Recommendation 11: Involvement of other healthcare professionals
Assessors should involve medical subspecialists and other healthcare professionals for consultations and additional expertise where necessary.
Recommendation 12: Discussion with treating team and collateral information
• If the requester’s primary healthcare provider is not one of the assessors, assessors should obtain input from that person. When the requester’s clinical care is shared by members of a multidisciplinary healthcare team, assessors should solicit their input as well.
• With a requester’s consent, assessors and providers shall obtain collateral information relevant to eligibility and capacity assessment. This should include reviewing medical records, prior MAiD assessments, and discussions with family members or significant others. Care must be taken to determine that obtaining collateral information will not be harmful to the requester.
Recommendation 13: Challenging interpersonal dynamics
Assessors and providers should be self-reflective and examine their reactions to those they assess. If their reactions compromise their ability to carry out the assessment in accordance with professional norms, they should seek supervision from mentors and colleagues, and/or discontinue involvement in the assessment process. The practitioner should adhere to any local policies concerning withdrawal from a MAiD assessment and onward referral.
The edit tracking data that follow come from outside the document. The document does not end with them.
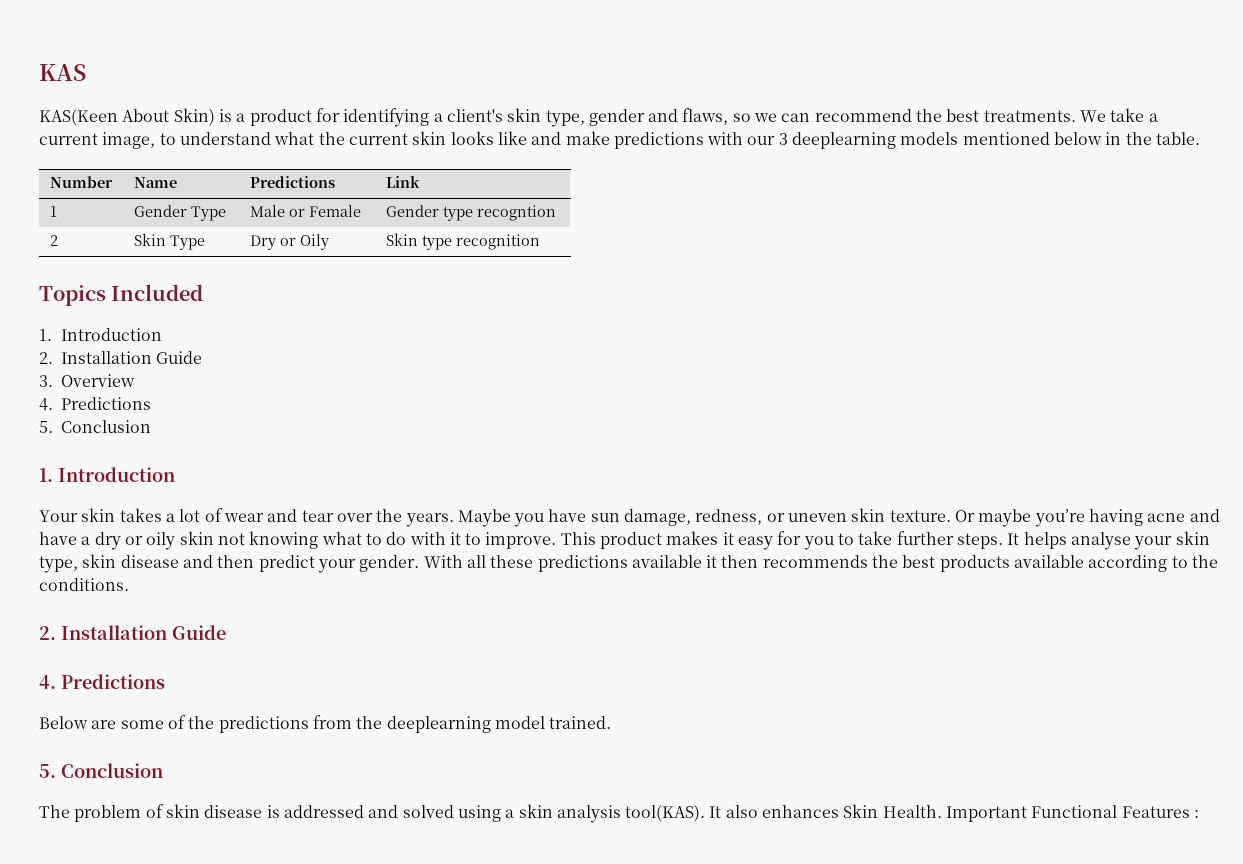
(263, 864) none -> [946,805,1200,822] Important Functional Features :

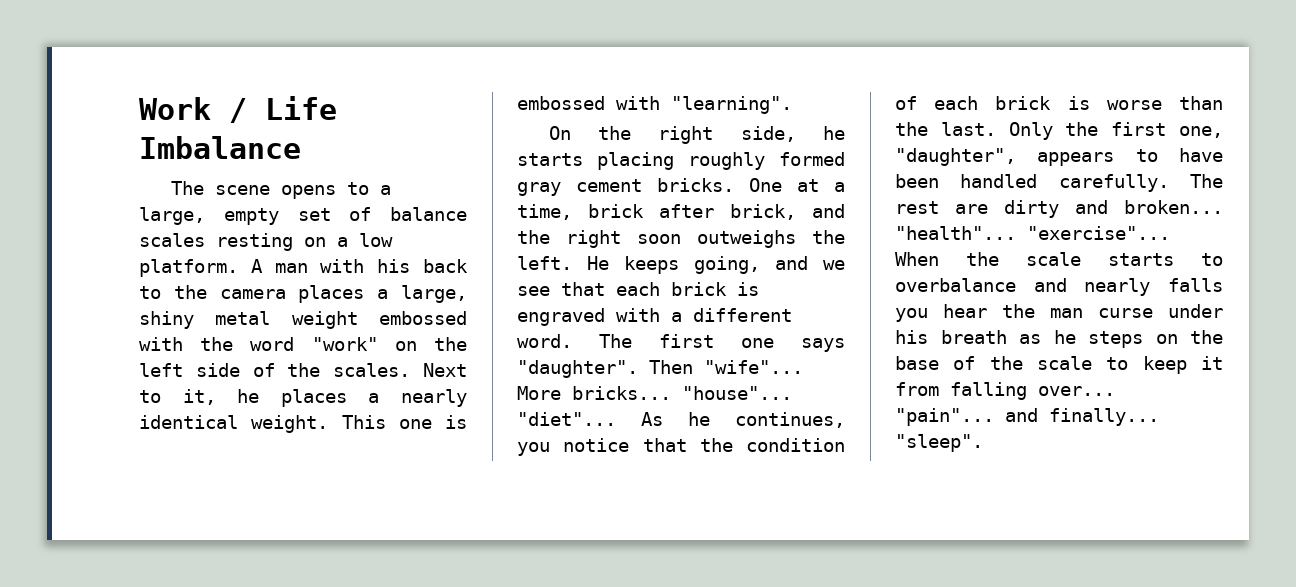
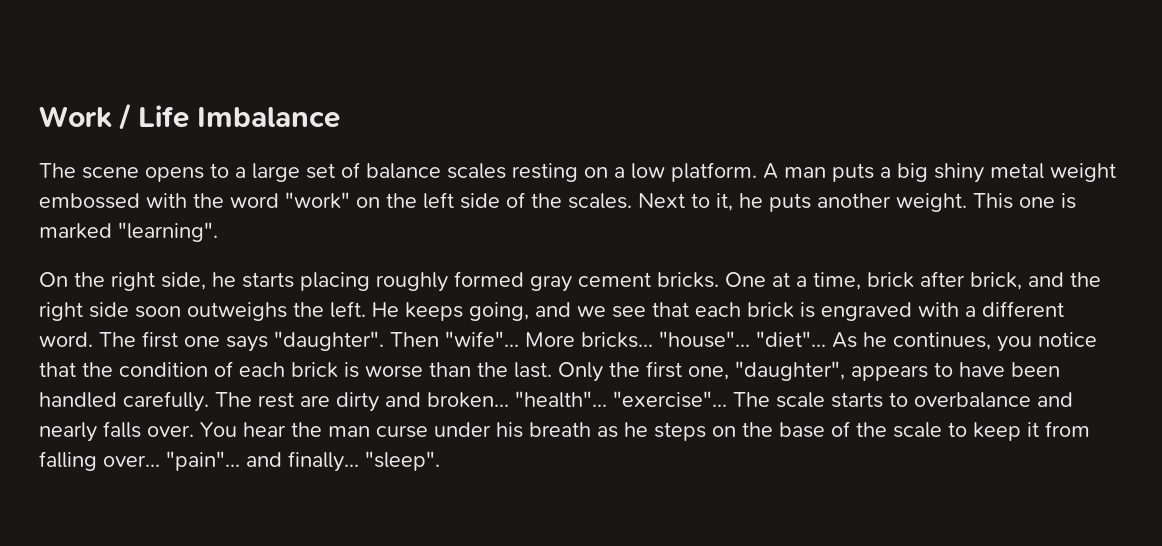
[139,207,279,225] large, empty -> [252,163,300,182] large
[320,259,469,273] [139,285,467,303] with his back to the camera places a large, -> [832,163,928,182] puts a big
[280,389,467,407] [139,415,238,429] places a nearly identical -> [769,193,891,212] puts another
[517,96,660,110] embossed with -> [39,223,112,239] marked
(621, 239) none -> [89,302,129,318] side
[895,252,999,266] When the -> [733,392,770,407] The
[895,308,928,322] you -> [147,422,237,437] over. You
Recommendation 14: Consultations with first nations, inuit and métis peoples
Consultation between health regulatory bodies in each province and territory with First Nations, Métis, and Inuit peoples must aim to create practice standards with respect to MAiD MD-SUMC, and MAiD more generally, that incorporate Indigenous perspectives and are relevant to their communities.
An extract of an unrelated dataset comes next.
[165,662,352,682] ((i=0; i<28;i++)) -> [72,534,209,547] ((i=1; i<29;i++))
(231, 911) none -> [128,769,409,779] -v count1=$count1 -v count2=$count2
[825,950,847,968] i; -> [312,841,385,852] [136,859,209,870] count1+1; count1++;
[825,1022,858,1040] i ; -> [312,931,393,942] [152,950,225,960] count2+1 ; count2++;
Recommendation 15: Training of assessors and providers in specialized topics
To support consistent application of the law and to ensure high quality and culturally sensitive care, assessors and providers should participate in training opportunities that address topics of particular salience to MAiD MD-SUMC. These include, but are not limited to: capacity assessment, trauma-informed care and cultural safety.
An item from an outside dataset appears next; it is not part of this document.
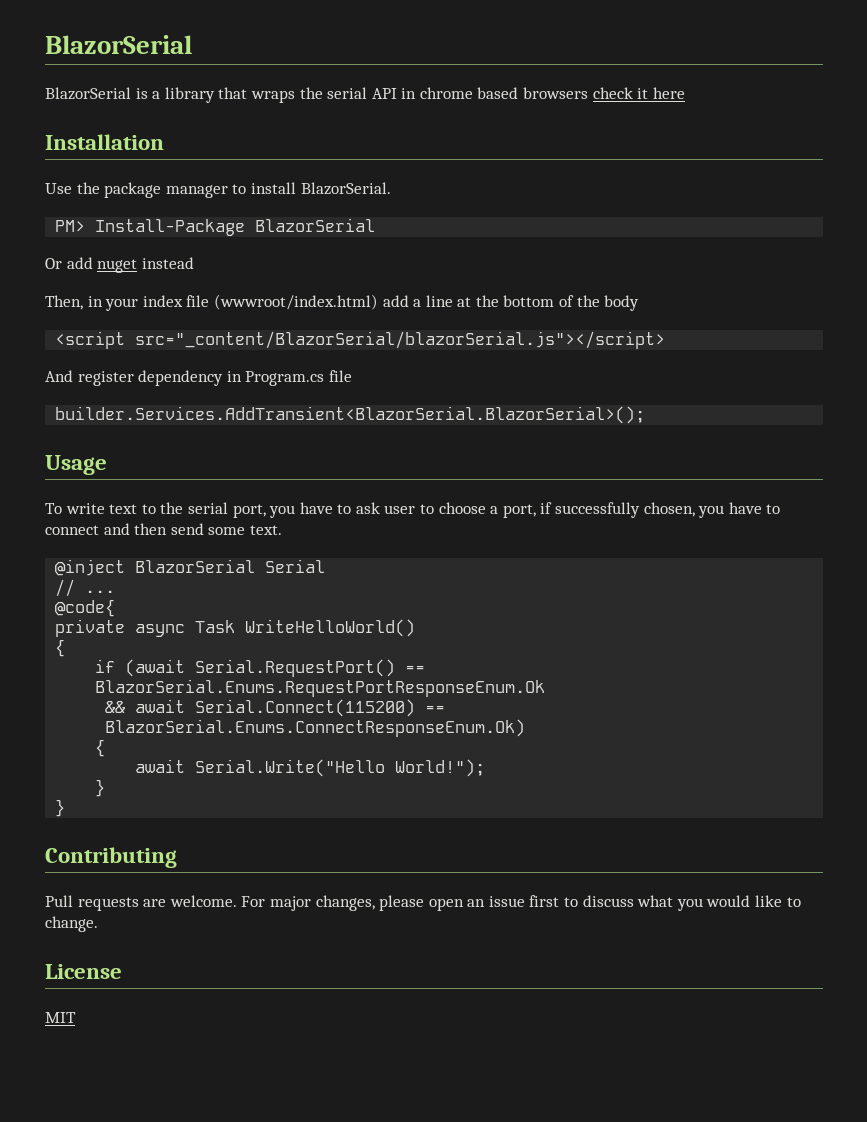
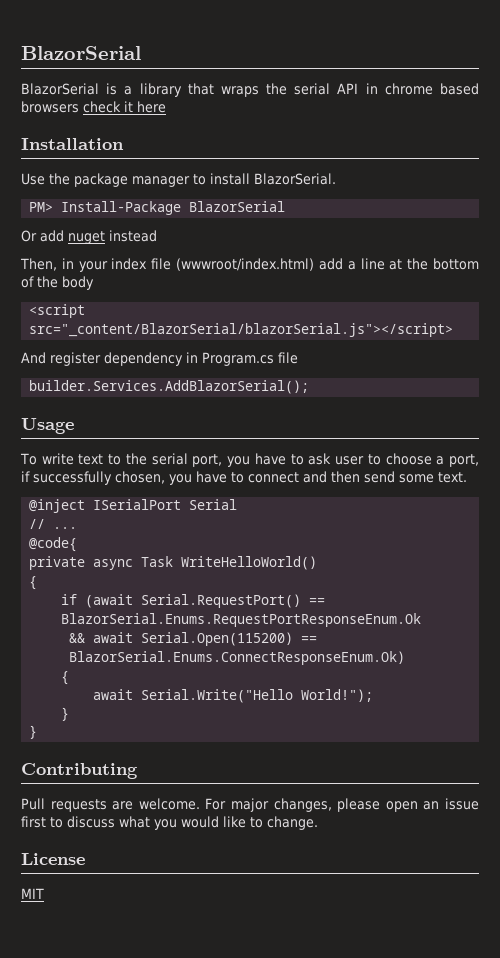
[55,406,646,424] builder.Services.AddTransient<BlazorSerial.BlazorSerial>(); -> [29,380,310,394] builder.Services.AddBlazorSerial();
[135,559,256,573] BlazorSerial -> [93,499,182,510] ISerialPort
[195,699,416,717] Serial.Connect(115200) -> [141,632,294,646] Serial.Open(115200)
Recommendation 16: Prospective oversight
Given its concurrent jurisdiction in relation to MAiD, the federal government should play an active role in supporting the development of a model of prospective oversight for all or some Track 2 cases that could be adapted by provinces and territories.
Recommendation 17: Case-based quality assurance and education
The federal government should play an active role in supporting the development of provincial/territorial systems of MAiD case review for educational and quality improvement purposes.
Recommendation 18: Modifications to data collection under the federal maid monitoring system
Data related to specific topics (eligibility, supported decision-making, means available to relieve suffering, refusal of means available, and residence and legal status) should be collected in the MAiD monitoring system in addition to data already collected under the 2018 Regulations. These data can be used to assess whether key areas of concern raised about MAiD MD-SUMC and complex Track 2 cases discussed in this report are being addressed by the clinical practices recommended.
Recommendation 19: Periodic, federally funded research
The federal government should fund both targeted and investigator-initiated periodic research on questions relating to the practice of MAiD (including but not only MAiD MD-SUMC).
If nothing else, Recommendation #8 points out that this should only be an option during a period of stability, and not during a crisis.
Keep in mind, this is only an interim report. There’s nothing to suggest this won’t be expanded on at some later point.
Since its inception, the rates of people receiving assistance in suicide has increased year over year. This will surely raise those numbers even more.